You can see a humongous J.C. Penney from my hotel room, but you can also see (not visible in the picture above becaue of the morning fog) amazing views of magnificent mountains and ranges (including Denali and Chugatch), rising up like an admonition in the distance. The stores below are in high gear, selling Alaskan souvenirs and a lot of fur, for the ongoing Fur Rondy.

There's one thing most Alaskans I've talked to so far (and I've talked to a bunch, because they are in fact very friendly, and I've set my intention to get to know lots of new people here) agree on, and that's global warming. This is the last weekend of the Fur Rondy, a huge dogsled race and community fair of sorts that kicks off the Iditarod, which begins tomorrow. Usually there is a "start" for the race in downtown Anchorage, right below my hotel window, and then a "restart" outside of town in Wasilla or Willow, where the snow is more even and plentiful.

This year, as they have in recent years past, they are trucking in huge amounts of snow to the city for the start. Though it is cloudy and cold outside, and little flurries descend here and there, there is almost no accumulation here in Anchorage. At the beginning of March. I don't know Alaska, and I know not to conflate weather with climate. But the locals are pretty bothered by this particular fact, and they believe they see big changes, so I try also to listen to them and respect their memories.

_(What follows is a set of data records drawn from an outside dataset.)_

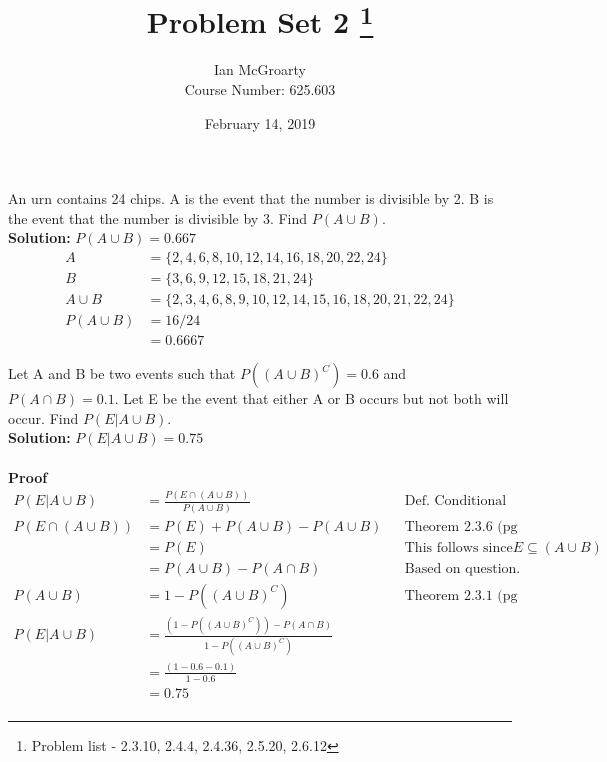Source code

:\documentclass[12pt]{article}
\title{Problem Set 2 \thanks{Problem list - 2.3.10, 2.4.4, 2.4.36, 2.5.20, 2.6.12}}
\author{Ian McGroarty \\
	Course Number: 625.603}
\date{February 14, 2019}
\newenvironment{problem}[2][Problem]{\begin{trivlist}
\item[\hskip \labelsep {\bfseries #1}\hskip \labelsep {\bfseries #2.}]}{\end{trivlist}}
\begin{document}
\maketitle

\begin{problem}{2.3.10}  An urn contains 24 chips. A is the event that the number is divisible by 2. B is the event that the number is divisible by 3. Find $P(A\cup B) $. \\
\textbf{Solution:} $P(A \cup B) = 0.667 $
\begin{align*}
A &= \{2,4,6,8,10,12,14,16,18,20,22,24\} \\
B &= \{3,6,9,12,15,18,21,24\} \\
A \cup B &= \{2,3,4,6,8,9,10,12,14,15,16,18,20,21,22,24\} \\
P(A \cup B) &= 16/24 \\
			&= 0.6667
\end{align*}
\end{problem}

\begin{problem}{2.4.4} Let A and B be two events such that $P((A \cup B)^C)=0.6$ and $P(A \cap B) = 0.1$. Let E be the event that either A or B occurs but not both will occur. Find $P(E|A\cup B)$. \\ 
\textbf{Solution:} $P(E|A \cup B) = 0.75$ \\
\\
\textbf{Proof} 
\begin{align*} 
P(E|A \cup B) &= \frac{P(E \cap (A \cup B))}{P(A \cup B)} && \text{Def. Conditional Probability (pg 33)}\\
P(E \cap (A \cup B)) &= P(E) + P(A \cup B) - P(A \cup B)  && \text{Theorem 2.3.6 (pg 27)} \\
 &= P(E) &&\text{This follows since} E \subseteq (A \cup B)\\
 &= P(A \cup B ) - P(A \cap B) && \text{Based on question.} \\
P(A \cup B) &= 1 - P((A \cup B)^C) && \text{Theorem 2.3.1 (pg 27)} \\
P(E|A \cup B) &= \frac{( 1 - P((A \cup B)^C)  ) - P(A \cap B)}{1-P((A \cup B)^C)} \\
	&= \frac{(1-0.6 - 0.1)}{1-0.6} \\
	&= 0.75  \\
\end{align*}
\end{problem}
\end{document}
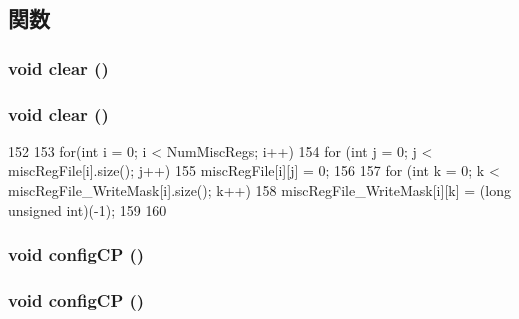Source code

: \subsection{関数}
\hypertarget{classMipsISA_1_1ISA_ac8bb3912a3ce86b15842e79d0b421204}{
\subsubsection[{clear}]{\setlength{\rightskip}{0pt plus 5cm}void clear ()}}
\label{classMipsISA_1_1ISA_ac8bb3912a3ce86b15842e79d0b421204}
\hypertarget{classMipsISA_1_1ISA_ac8bb3912a3ce86b15842e79d0b421204}{
\subsubsection[{clear}]{\setlength{\rightskip}{0pt plus 5cm}void clear ()}}
\label{classMipsISA_1_1ISA_ac8bb3912a3ce86b15842e79d0b421204}



\begin{DoxyCode}
152 {
153     for(int i = 0; i < NumMiscRegs; i++) {
154         for (int j = 0; j < miscRegFile[i].size(); j++)
155             miscRegFile[i][j] = 0;
156 
157         for (int k = 0; k < miscRegFile_WriteMask[i].size(); k++)
158             miscRegFile_WriteMask[i][k] = (long unsigned int)(-1);
159     }
160 }
\end{DoxyCode}
\hypertarget{classMipsISA_1_1ISA_af9cb72b444a0f6c58cb2ca90573144eb}{
\subsubsection[{configCP}]{\setlength{\rightskip}{0pt plus 5cm}void configCP ()}}
\label{classMipsISA_1_1ISA_af9cb72b444a0f6c58cb2ca90573144eb}
\hypertarget{classMipsISA_1_1ISA_af9cb72b444a0f6c58cb2ca90573144eb}{
\subsubsection[{configCP}]{\setlength{\rightskip}{0pt plus 5cm}void configCP ()}}
\label{classMipsISA_1_1ISA_af9cb72b444a0f6c58cb2ca90573144eb}



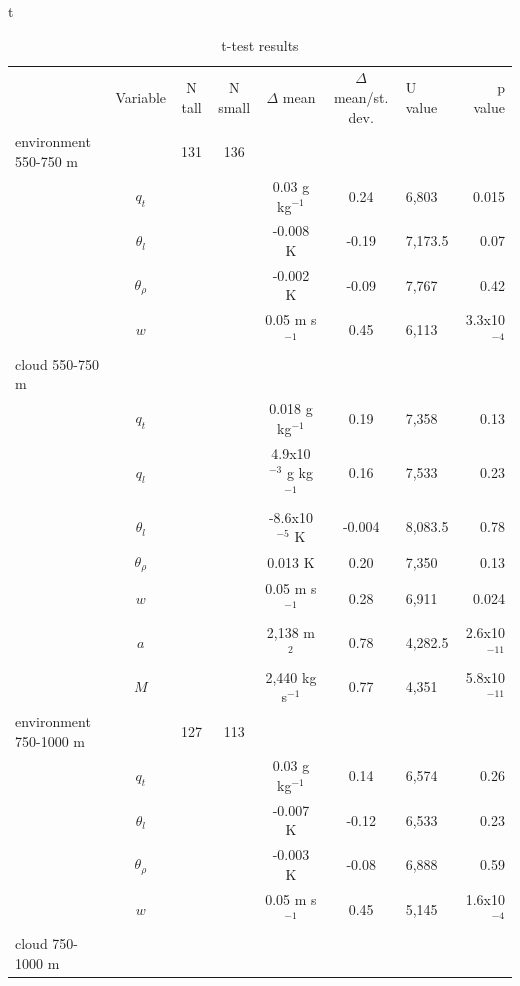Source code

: \documentclass[acp]{copernicus}
\begin{document}


t
\begin{table}[t]
\label{tbl:mannwhitneyu}
\caption{t-test results}
\vskip4mm
\centering
\begin{tabular}{lccccclr}
\tophline
& Variable & N tall & N small & $\Delta$ mean & $\Delta$ mean/st. dev. & U value & p value\\
\middlehline
environment 550-750 m & & 131 & 136 & & & & \\
& $q_t$       & & &  0.03 g kg$^{-1}$          &  0.24 & 6,803   & 0.015    \\ 
& $\theta_l$ & & & -0.008 K                   & -0.19 & 7,173.5 & 0.07    \\
& $\theta_\rho$ & & & -0.002 K               & -0.09 & 7,767   & 0.42    \\
& $w$         & & &  0.05 m s$^{-1}$           &  0.45 & 6,113   & 3.3x10$^{-4}$ \\
cloud 550-750 m & & & & & & \\
& $q_t$       & & &  0.018 g kg$^{-1}$         &  0.19 & 7,358   & 0.13   \\
& $q_l$       & & &  4.9x10$^{-3}$ g kg$^{-1}$ &  0.16 & 7,533   & 0.23   \\
& $\theta_l$ & & & -8.6x10$^{-5}$ K           & -0.004 & 8,083.5 & 0.78 \\
& $\theta_\rho$ & & &  0.013 K               &  0.20 & 7,350   & 0.13  \\
& $w$         & & &  0.05 m s$^{-1}$           &  0.28 & 6,911   & 0.024  \\
& $a$         & & &  2,138 m$^2$                &  0.78 & 4,282.5 & 2.6x10$^{-11}$ \\
& $M$         & & &  2,440 kg s$^{-1}$    &  0.77 & 4,351 & 5.8x10$^{-11}$ \\
environment 750-1000 m & & 127 & 113 & & & & \\
& $q_t$       & & &  0.03 g kg$^{-1}$          &  0.14 & 6,574 & 0.26    \\
& $\theta_l$ & & & -0.007 K                   & -0.12 & 6,533 & 0.23    \\
& $\theta_\rho$ & & & -0.003 K               & -0.08 & 6,888 & 0.59    \\
& $w$         & & &  0.05 m s$^{-1}$           &  0.45 & 5,145 & 1.6x10$^{-4}$ \\
cloud 750-1000 m & & & & & &          \\

\end{tabular}
\end{table}
\end{document}
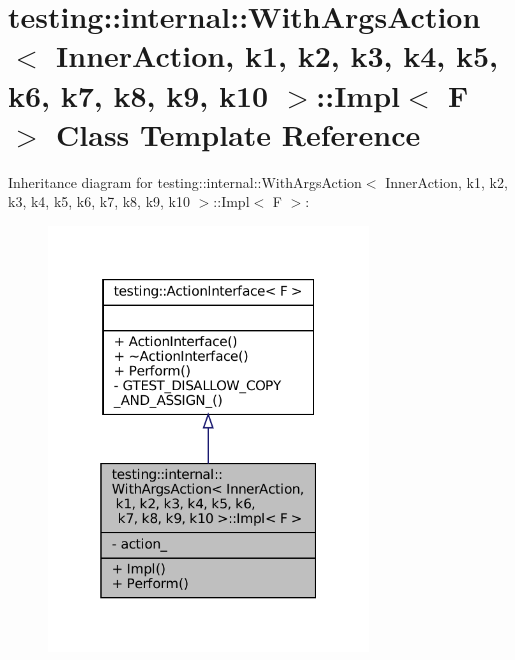 \hypertarget{classtesting_1_1internal_1_1WithArgsAction_1_1Impl}{}\section{testing\+:\+:internal\+:\+:With\+Args\+Action$<$ Inner\+Action, k1, k2, k3, k4, k5, k6, k7, k8, k9, k10 $>$\+:\+:Impl$<$ F $>$ Class Template Reference}
\label{classtesting_1_1internal_1_1WithArgsAction_1_1Impl}


Inheritance diagram for testing\+:\+:internal\+:\+:With\+Args\+Action$<$ Inner\+Action, k1, k2, k3, k4, k5, k6, k7, k8, k9, k10 $>$\+:\+:Impl$<$ F $>$\+:
\nopagebreak
\begin{figure}[H]
\begin{center}
\leavevmode
\includegraphics[width=241pt]{classtesting_1_1internal_1_1WithArgsAction_1_1Impl__inherit__graph}
\end{center}
\end{figure}


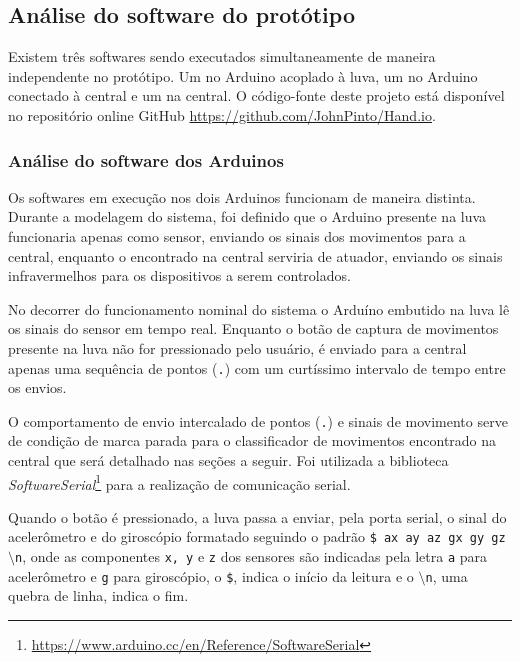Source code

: \subsection{Análise do software do protótipo}

Existem três softwares sendo executados simultaneamente de maneira independente no protótipo. Um no Arduino acoplado à luva, um no Arduino conectado à central e um na central. O código-fonte deste projeto está disponível no repositório online GitHub \url{https://github.com/JohnPinto/Hand.io}.

\subsubsection{Análise do software dos Arduinos}

Os softwares em execução nos dois Arduinos funcionam de maneira distinta. Durante a modelagem do sistema, foi definido que o Arduino presente na luva funcionaria apenas como sensor, enviando os sinais dos movimentos para a central,  enquanto o encontrado na central serviria de atuador, enviando os sinais infravermelhos para os dispositivos a serem controlados.

No decorrer do funcionamento nominal do sistema o Arduíno embutido na luva lê os sinais do sensor em tempo real. Enquanto o botão de captura de movimentos presente na luva não for pressionado pelo usuário, é enviado para a central apenas uma sequência de pontos (\texttt{.}) com um curtíssimo intervalo de tempo entre os envios. 

O comportamento de envio intercalado de pontos (\texttt{.}) e sinais de movimento serve de condição de marca parada para o classificador de movimentos encontrado na central que será detalhado nas seções a seguir. Foi utilizada a biblioteca \textit{SoftwareSerial}\footnote{\url{https://www.arduino.cc/en/Reference/SoftwareSerial}\label{ftnote:serial}} para a realização de comunicação serial.

Quando o botão é pressionado, a luva passa a enviar, pela porta serial, o sinal do acelerômetro e do giroscópio formatado  seguindo o padrão \texttt{\$    ax    ay    az    gx    gy    gz    $\setminus $n}, onde as componentes \texttt{x, y} e \texttt{z} dos sensores são indicadas pela letra \texttt{a} para acelerômetro e \texttt{g} para giroscópio, o \texttt{\$}, indica o início da leitura e o \texttt{$\setminus $n}, uma quebra de linha, indica o fim. 


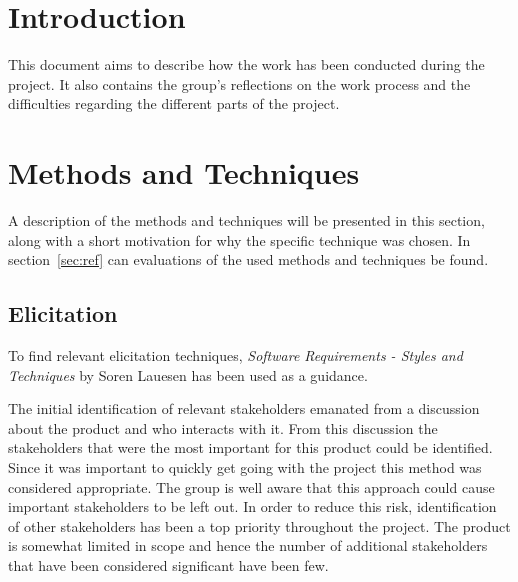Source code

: \documentclass[10pt,a4paper]{article}
\begin{document}
\section{Introduction}
This document aims to describe how the work has been conducted during the project. It also contains the group's reflections on the work process and the difficulties regarding the different parts of the project. 


\section{Methods and Techniques}
\label{sec:mat}
A description of the methods and techniques will be presented in this section, along with a short motivation for why the specific technique was chosen. In section~\ref{sec:ref} can evaluations of the used methods and techniques be found.

\subsection{Elicitation}
To find relevant elicitation techniques, \textit{Software Requirements - Styles and Techniques} by Soren Lauesen has been used as a guidance\cite{soren}.

The initial identification of relevant stakeholders emanated from a discussion about the product and who interacts with it. From this discussion the stakeholders that were the most important for this product could be identified. Since it was important to quickly get going with the project this method was considered appropriate. The group is well aware that this approach could cause important stakeholders to be left out. In order to reduce this risk, identification of other stakeholders has been a top priority throughout the project. The product is somewhat limited in scope and hence the number of additional stakeholders that have been considered significant have been few. 
\end{document}
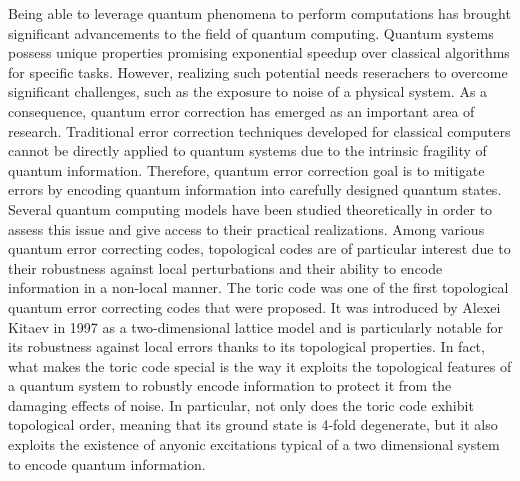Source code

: \documentclass{Configuration_Files/PoliMi3i_thesis}
\begin{document}
Being able to leverage quantum phenomena to perform computations has brought significant 
advancements to the field of quantum computing. Quantum systems possess unique properties promising exponential speedup over classical algorithms for specific tasks. However, realizing such potential 
needs reserachers to overcome significant challenges, such as the exposure to
noise of a physical system. As a consequence, quantum error correction has emerged as an important area of research. Traditional error correction techniques developed for classical computers cannot be directly applied to quantum systems due to the intrinsic fragility of quantum information. Therefore, quantum error correction goal is to mitigate errors by encoding quantum information into carefully designed quantum states. Several quantum computing models have been studied theoretically
in order to assess this issue and give access to their practical realizations. 
Among various quantum error correcting codes, topological codes are of particular interest due to their robustness against local perturbations and their ability to encode information in a non-local manner. \newline
The toric code was one of the first topological quantum error correcting codes that were proposed. It was introduced by Alexei Kitaev in 1997 as a two-dimensional lattice model and is particularly notable for its robustness against local errors thanks to its topological properties. In fact, what makes the toric code special is the way it exploits the topological features of a quantum system to robustly encode information to protect it from the damaging effects of noise. In particular, not only does the toric code exhibit topological order, meaning that its ground state is 4-fold degenerate, but it also exploits the existence of anyonic excitations typical of a two dimensional system to encode quantum information.
\end{document}
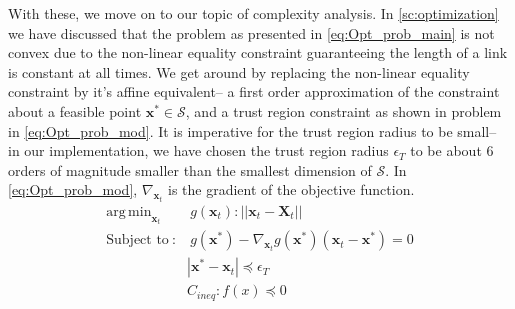 \documentclass[12pt,a4]{article}
\DeclareMathOperator*{\argmin}{arg\,min}
\begin{document}
With these, we move on to our topic of complexity analysis. In \cref{sc:optimization} we have discussed that the problem as presented in \cref{eq:Opt_prob_main} is not  convex due to the non-linear equality constraint guaranteeing the length of a link is constant at all times. We get around by replacing the non-linear equality constraint by it's affine equivalent-- a first order approximation of the constraint about a feasible point $\textbf{x}^* \in \mathcal{S}$, and a trust region constraint as shown in problem in \cref{eq:Opt_prob_mod}. It is imperative for the trust region radius to be small-- in our implementation, we have chosen the trust region radius $\epsilon_T$ to be about 6 orders of magnitude smaller than the smallest dimension of $\mathcal{S}$. In \cref{eq:Opt_prob_mod}, $\nabla_{\textbf{x}_t}$ is the gradient of the objective function. 
\begin{align}\label{eq:Opt_prob_mod}
 \argmin_{\textbf{x}_t} & ~g(\textbf{x}_t): \vert \vert \textbf{x}_t-\textbf{X}_t\vert \vert\\
\text{Subject to}~: &~ g(\textbf{x}^*)-\nabla_{\textbf{x}_t}g(\textbf{x}^*) (\textbf{x}_t-\textbf{x}^*) =0\nonumber\\ 
					& | \textbf{x}^*-\textbf{x}_t| \preceq  \epsilon_T \nonumber\\
					& C_{ineq}: f(x) \preceq 0 \nonumber
\end{align}
\end{document}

The locals shake their heads at the bare ground, without shame or confusion or malice, and comment that this is the fact of global warming in Alaska. And then they continue to vote Republican, for all matter of other reasons, I guess, probably mostly having to do with energy politics and guns. It's pretty heartbreaking.

It's 8am now, and my coffee is almost gone, so I suppose I'll shower and head out in search of some food.